Four IA’s down, one more to go! (IA’s stand for interim assessments, aka midterms)
It’s IA season at the University of Ghana (UG)! I can’t believe I’ve been attending classes at UG for nine weeks already. Time really does pass by pretty quickly, but it didn’t feel like that at the beginning of the school year. Because of how different the academic settings are between UG and UCLA, it took awhile for me to adjust. While UCLA runs on the quarter system (ten weeks + finals week), UG goes by semesters. Each semester is twelve weeks, not including additional two weeks for revision (dead week) and finals. So initially, studies at UG definitely felt a bit more laid back than UCLA. It even started to feel frustratingly slow, but that isn’t to say that it didn’t get more rigorous later on. Also, classes usually meet once a week for two hours whereas at UCLA, most classes meet twice or thrice a week for about an hour. This change was the biggest struggle I dealt with because I found it difficult to sit for that long listening to a lecturer. Nevertheless, I am still surviving.
In addition to these differences, IAs/midterms count for a lot less at UG than at UCLA. While midterms at UCLA usually count for 40-50% of your total grade, here, IA’s are only 30% of your total grade and final exams are worth a whopping 70%! IA’s can also take various formats, but are most commonly short answer/essay exams. For my “Regional Development” class, I took a ten-question exam requiring short answers. For my “Regional Geography of East Africa” IA, there were many more short answers and fill-in-the-blank questions as well as an essay question. However, I simply had to write a 4-5 pg essay for my “Gender and Politics” class, and do a group presentation/report for my “Transportation Studies” class. Going through my IA’s was a bit stressful , but if you’re going through IA’s/midterms too, don’t fret since I have five study tips for success!
- Interact with Ghanaian students – Each class has a designated “Class Rep” (short for representative) who is in charge of communicating between the professor and the class. Be friends with them! They know what’s going on in the class and sometimes are in charge of uploading documents/lecture slides to a class website. In addition, most classes and departments (e.g. Geography Class of 2017) have Whatsapp groups to announce important dates and share class resources.
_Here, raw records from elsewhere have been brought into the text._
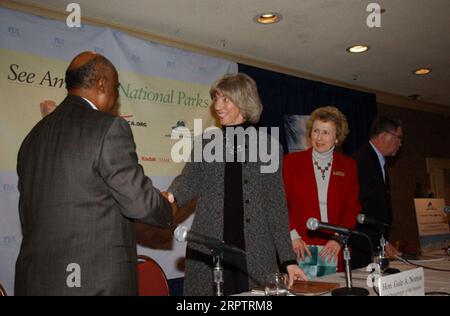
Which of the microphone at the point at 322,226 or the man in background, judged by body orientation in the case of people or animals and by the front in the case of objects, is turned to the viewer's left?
the microphone

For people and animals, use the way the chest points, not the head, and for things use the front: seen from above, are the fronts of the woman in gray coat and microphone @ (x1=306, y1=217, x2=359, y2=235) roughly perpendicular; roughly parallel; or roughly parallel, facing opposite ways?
roughly perpendicular

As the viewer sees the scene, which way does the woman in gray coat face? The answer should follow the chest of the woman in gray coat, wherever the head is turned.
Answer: toward the camera

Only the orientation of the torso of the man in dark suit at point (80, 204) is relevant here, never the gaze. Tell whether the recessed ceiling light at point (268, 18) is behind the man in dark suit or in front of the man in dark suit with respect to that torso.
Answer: in front

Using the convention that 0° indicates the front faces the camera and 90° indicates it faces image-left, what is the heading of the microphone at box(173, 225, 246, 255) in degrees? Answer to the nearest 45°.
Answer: approximately 90°

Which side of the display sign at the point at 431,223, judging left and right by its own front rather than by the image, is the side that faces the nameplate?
front

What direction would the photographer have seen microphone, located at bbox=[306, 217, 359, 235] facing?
facing to the left of the viewer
- Join a study group – Piggybacking off of the previous tip, make a study group with Ghanaian students. Since the teaching style is a bit different, you’ll need some pointers on what to study or what the tests will be like, and the Ghanaian students will definitely know what’s up. In addition, some classes won’t provide specific readings, but instead have a book list. Unlike American universities, you need a lot more initiative as a lot of things aren’t already done for you (like picking out which sections to read from the book list). In the case of UG, you’ll have to go to the Balm Library or department library, find each book, and photocopy the pages you need. (Note: this is not always necessary.) Having a study group will make it a lot easier since you’ll be able to pool your resources together.
- Go to tutorial and office hours – If you have any questions or need any guidance with an assignment, see your TA or professor! Tutorials are discussion sections where TA’s review and discuss what was in lecture. Since you may not have class discussions, this is the time to ask questions and clarify or reinforce what you learned. Also, in my experience, professors at UG have always been glad to see students during their office hours, so feel free to ask them any questions about the material.
- Engage with the material – Research topics you learn in lecture on own. Again, self-initiative is very important at UG, and things aren’t always spoon-fed to you. Since some classes simply have a book list rather than specific readings, further research through the internet will help you get a better picture of what’s important about a given topic.
- STUDY! – Just because you’re in Ghana doesn’t mean that you should slack off. Make sure you make study guides or rewrite your notes for all your lectures. Ask the Class Rep, TAs, or professors what’ll be on the test or which topics are most important (this will most likely be announced in class). Read and study strategically by skimming through the table of contents or the assigned chapter, and then really concentrate on the main ideas that were mentioned in class. If you’re writing an essay, do your research, read the required readings, and make sure to make an outline collecting all necessary quotes and information before writing. It’ll save a lot of time.
You probably know most of these tips since they apply to studying everywhere in the world, but I hope these tips were helpful, especially if you are studying in Ghana too. Anyhow, good luck with your midterms/IA’s and I hope they aren’t too stressful!